On or about July 19, 2003, in Miami-Dade County, in the Southern District of Florida, and elsewhere, the defendants,

[betrokkene 1],

[betrokkene 2], and

[de opgeëiste persoon],

did knowingly and intentionally possess with intent to distribute a Schedule I controlled substance, that is, one hundred grams or more of a mixture and substance containing a detectable amount of heroin, in violation of Title 21, United States Code, Sections 841(a)(1) and 841(b)(1)(B)(i), and Title 18, United States Code, Section 2."

20. Andere ambtshalve gronden die tot vernietiging van de bestreden einduitspraak zouden moeten leiden, heb ik niet aangetroffen.

21. Deze conclusie strekt tot vernietiging van de bestreden einduitspraak, tot terugwijzing van de zaak naar het Gemeenschappelijk Hof van Justitie van de Nederlandse Antillen en Aruba teneinde opnieuw te worden beslist op het verzoek tot uitlevering van [de opgeëiste persoon].

De Procureur-Generaal

bij de Hoge Raad der Nederlanden

AG

1 Aldus wordt het onderhavige advies van het Gemeenschappelijk Hof aangeduid in art. 1 aanhef en onder b Cassatieregeling in uitleveringszaken voor de Nederlandse Antillen en Aruba, Stb. 2003, 204.

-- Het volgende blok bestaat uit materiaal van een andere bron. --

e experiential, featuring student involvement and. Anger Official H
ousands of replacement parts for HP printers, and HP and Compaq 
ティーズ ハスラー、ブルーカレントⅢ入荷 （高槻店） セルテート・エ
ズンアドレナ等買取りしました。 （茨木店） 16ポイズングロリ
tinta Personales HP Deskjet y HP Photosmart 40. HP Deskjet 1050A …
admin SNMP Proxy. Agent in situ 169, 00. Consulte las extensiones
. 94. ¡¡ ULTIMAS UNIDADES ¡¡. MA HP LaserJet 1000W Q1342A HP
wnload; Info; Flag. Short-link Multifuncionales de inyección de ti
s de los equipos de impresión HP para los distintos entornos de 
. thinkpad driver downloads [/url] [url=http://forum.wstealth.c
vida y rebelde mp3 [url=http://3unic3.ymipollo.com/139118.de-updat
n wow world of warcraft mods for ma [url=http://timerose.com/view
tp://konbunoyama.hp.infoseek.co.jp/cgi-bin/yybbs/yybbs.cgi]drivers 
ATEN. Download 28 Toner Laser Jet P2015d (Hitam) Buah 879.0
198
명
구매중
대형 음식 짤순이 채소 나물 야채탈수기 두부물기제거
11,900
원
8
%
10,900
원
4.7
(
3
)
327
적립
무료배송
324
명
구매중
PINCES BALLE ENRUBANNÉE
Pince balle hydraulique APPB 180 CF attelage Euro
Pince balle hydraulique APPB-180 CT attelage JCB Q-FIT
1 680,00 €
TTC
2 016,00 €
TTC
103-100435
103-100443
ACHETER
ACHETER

2 A.H.J. Swart m.m.v. K. Helder, Nederlands uitleveringsrecht, Zwolle: W.E.J. Tjeenk Willink 1986, nr. 373.

3 HR 23 februari 1993, DD 93.321; HR 22 januari 1991, DD 91.308-I; HR 3 februari 1987, NJ 1988, 239.

4 Rijkswet van 8 mei 2003, houdende regeling van cassatie in Antilliaanse en Arubaanse uitleveringszaken (Cassatieregeling in uitleveringszaken voor de Nederlandse Antillen en Aruba), Stb. 2003, 204; in werking getreden op 1 januari 2004, Stb. 2003, 490.

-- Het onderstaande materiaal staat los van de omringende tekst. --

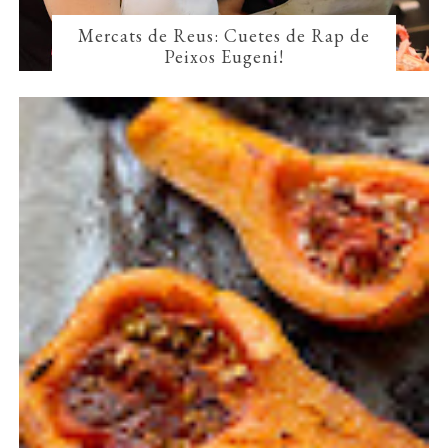
Mercats de Reus: Cuetes de Rap de
Peixos Eugeni!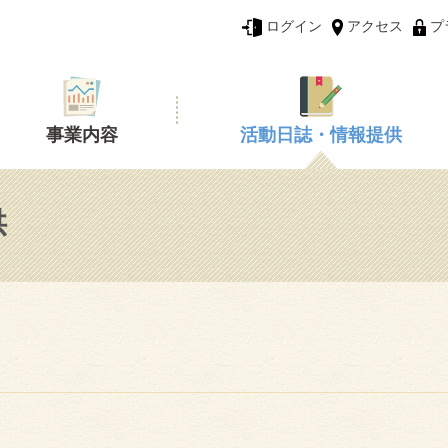
ログイン
アクセス
プ
事業内容
活動日誌・情報提供
供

5 Wet van 14 september 1995 tot wijziging van het Wetboek van Strafvordering (Vormverzuimen), Stb. 1995, 441.

6 HR 4 april 2000, NJ 2000, 633 rov. 3.9; zie ook HR 9 juli 2002, NJ 2002, 498 rov. 3.3.

7 Overgenomen in T.M. Schalken & S.W. Mul (red.), Het nieuwe Wetboek van Strafvordering van de Nederlandse Antillen en Aruba (1997), Deventer: Gouda Quint 1997, deel 1, blz. 227.

8 Weergegeven bij Schalken & Mul, a.w., blz. 200 en 247.

9 HR 9 september 2003, NJ 2003, 726 rov. 3.6.

10 Keijzer vermeldt in het Handboek Strafzaken dat de behandeling van een uitleveringsverzoek niet op een terechtzitting plaats vindt, omdat de opgeëiste persoon aldaar niet terecht staat. Het is een zitting (p. [91.4]-1).

11Vgl. HR 9 juli 2002, NJ 2002, 498 rov. 3.3.

12 Kamerstukken II 2000/01, 27 797 (R 1686), nr. 3, blz. 6.

13 Kamerstukken II 2001/02, 27 797 (R 1686), nr. 5, blz. 4.